Facilities should be designed with thought of how staff will carry out cow care and movement throughout the pens. Remember, this is where the herd manager and veterinarian will be spending most of their time. It is extremely important that working conditions are convenient for them to make the most efficient use of their time.
Restraint and people passes. For large group pens, headlocks are the most common system. In individual pens, strategically located gates can create a funnel to allow a person to maneuver a cow into the headlock easily.
Safety passes or personnel passes should be available in all pens. A gap between the bottom rail of the fence or gate and the floor will allow a person the opportunity to roll away from an aggressive animal.
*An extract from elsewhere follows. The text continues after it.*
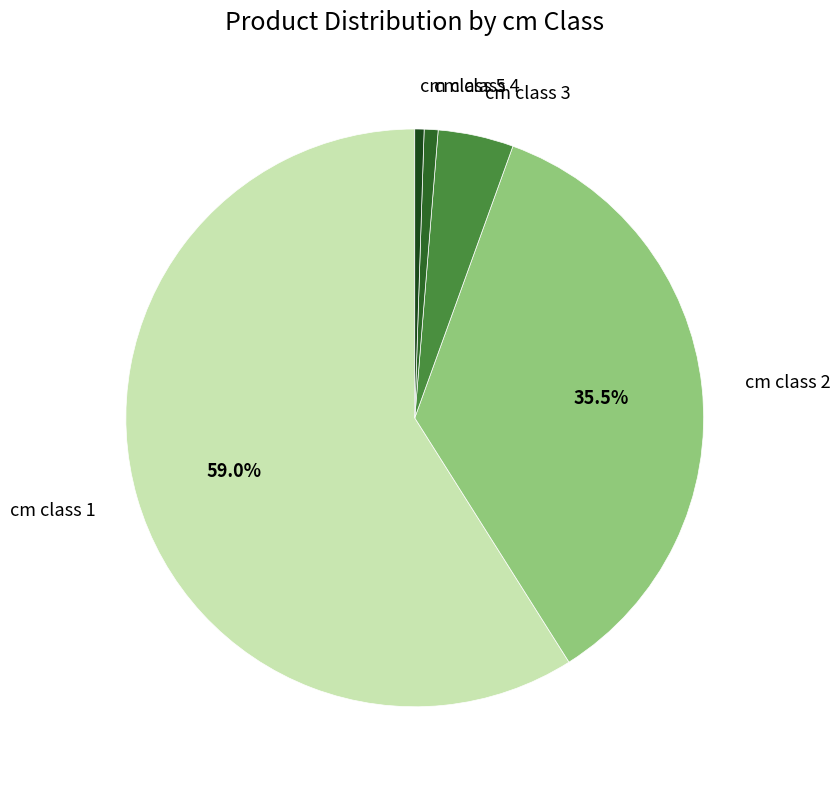

Which has a higher value, cm class 1 or cm class 3?

cm class 1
Drover lane. Alleys or drover lanes are another feature that can make moving cow groups from pen to pen easier. With a well laid out pen system and a drover lane, one person can move and manage cows. The drover lane is placed adjacent to a series of group pens along the length of the building so that any pen can be accessed.
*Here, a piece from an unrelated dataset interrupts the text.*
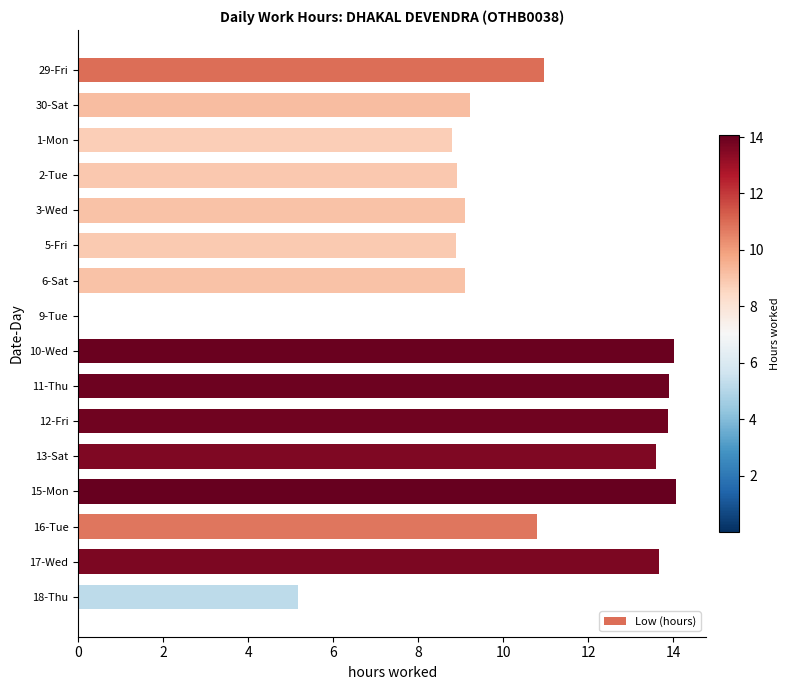

Approximately how many times larger is the value at 30-Sat compared to 13-Sat?

0.7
This is an especially important design feature for large herd barn designs with multiple pens in the length of the barn. The drover lane allows cows to be moved from one pen to another without disrupting the routine or needing to move cows through other pens.
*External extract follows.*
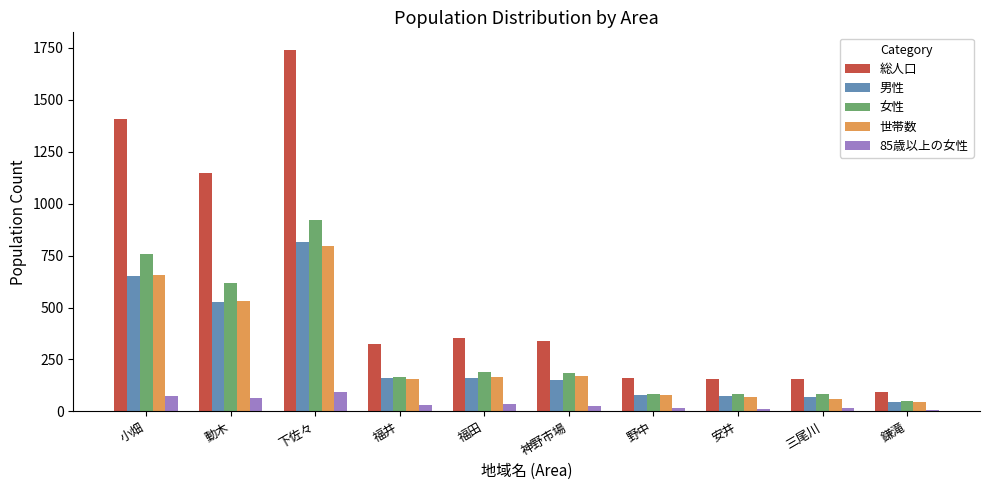

Which series has the largest total across all categories?

総人口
Bud box. Cow movement with the ability for one person to move a cow from pen to pen should be a primary consideration in determining pen locations and drover lanes. The bud box design for moving cows into a pen from an alley or lane is one method that can make cow moving an easy task.
As the cow moves down the alley, she passes the pen that ultimately is her destination. As the person moving the cow walks past the destination pen, they close the alley gate, blocking the previous entrance. This gate also opens the destination pen the cow is to enter. When the cow reaches the dead end of the alley, her tendency will be to turn and return where she entered. The only option will be to enter the destination pen.
Worker safety. The facility design should be safe for not only cows but people as well. Worker safety considerations should also be part of the management and facility plan. Items to consider in the design include animal restraint measures, escape routes for workers from aggressive animals, elimination of pinch points or entrapment hazards between the worker and the animals, good footing for both workers and cows, and adequate lighting.
Herdsperson-veterinarian office. The herdsperson office should be near the transition cow groups because this is where a lot of their time will be spent with cows calving and monitoring health of the fresh cows. This office space can be located adjacent to the calving pens to allow easy access to a computer for records and observation of transition cows. This office may also be used by the veterinarian.
Newborn calf care. A space for working with the newborn calf should be located in a convenient place near supplies and equipment that might be needed to process the calf and get it ready for its new location. Access to hot water, cleaning supplies, towels, colostrum storage and other vet supplies would be desirable. In cold weather, a warm room and calf warming box may be necessary to dry the calf before moving.
Implement the design
A scaled plan or sketch of the facility design should be developed keeping in mind transition cow numbers and the overall herd size. The number of groups are outlined in the figure. The plan is used to communicate the transition cow facility features and specifications to the dairy team and the builder.
The scaled plan can be used to evaluate the overall design and its impact on all aspects of the transition cow management plan. The dairy design team can review and critique the design. The plan can be used to evaluate cow flow from pen to pen, feed equipment traffic, manure handling traffic and transition cow management protocols.